I picked up on the story on May 22, when a journalist called me for my take on the Trojan (given that it affected Word). I said that it brought to mind the warnings that security expert Dan Geer has been offering for years regarding the dangers of “IT monocultures,” with Microsoft products being the prime example. Dan’s theory is that, as in biological systems, diversity breeds safety and resiliance against viral attackers. With diversity, some systems will suffer and others will survive, while with a monoculture, entire species, if you will, of systems will go down like dominoes, perhaps to disastrous societal, as well as individual, effect
Only last November, Dan had applauded Massachusetts at CNN.com for mandating use of software that supports the OpenDocument Format (ODF) standard, as it would help protect vital government documents from the increased vulnerability that it would otherwise suffer under in an Office-only world.

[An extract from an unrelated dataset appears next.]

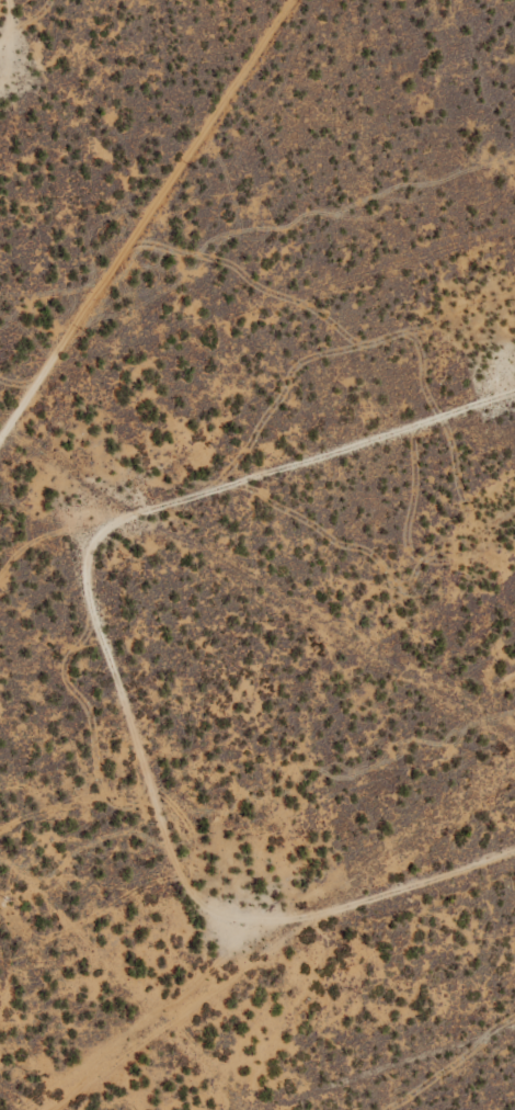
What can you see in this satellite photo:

The Trojan Ginwui seemed (to me) to provide an apt canary in the proprietary document coalmine. My piece was called Monocultures and Document Formats: Dan’s Bomb Goes Off, and included this quote from Dan’s own article:
As a matter of logic alone: If you care about the security of the commonwealth, then you care about the risk of a computing monoculture. If you care about the risk of a computing monoculture, then you care about barriers to diversification. If you care about barriers to diversification, then you care about user-level lock-in. And if you care about user-level lock-in, then you must break the proprietary format stranglehold on the commonwealth. Until that is done, the user-level lock-in will preclude diversification and the monoculture bomb keeps ticking.
My posting was early enough that it got picked up by Slashdot, OSNews.com, Groklaw.com and LinuxToday.com, among other community sites, so it shows up as the third hit in the all-Web search.
Summary: Today, a Google search yielded 155,000 Web hits, as blogs continue to run wild, but the News count has risen by only 1, indicating that journalism has wrung all it could, and probably more than it should, out of a minor virus attack. Curiously, the one story that might have been intriguing (did Symantec do anything out of the ordinary in announcing that there was a security flaw in a Microsoft product – thereby exposing it for all of the hackers of the world to exploit – or was Microsoft just saying the same thing it always does when a programming mistake comes to light?)
So there you have it: a story that was small in impact, but (perhaps) more significant in what it implied, and what people made of it. The sum total after a week of words written around the world was a small amount of genuine reporting, a cloud of rehashes, some hand-wringing, and a small herd of hobby horse articles — such as mine — in which people saddled the story up to ride to make one point or another.
And a fair picture of the current state of online journalism, warts and all.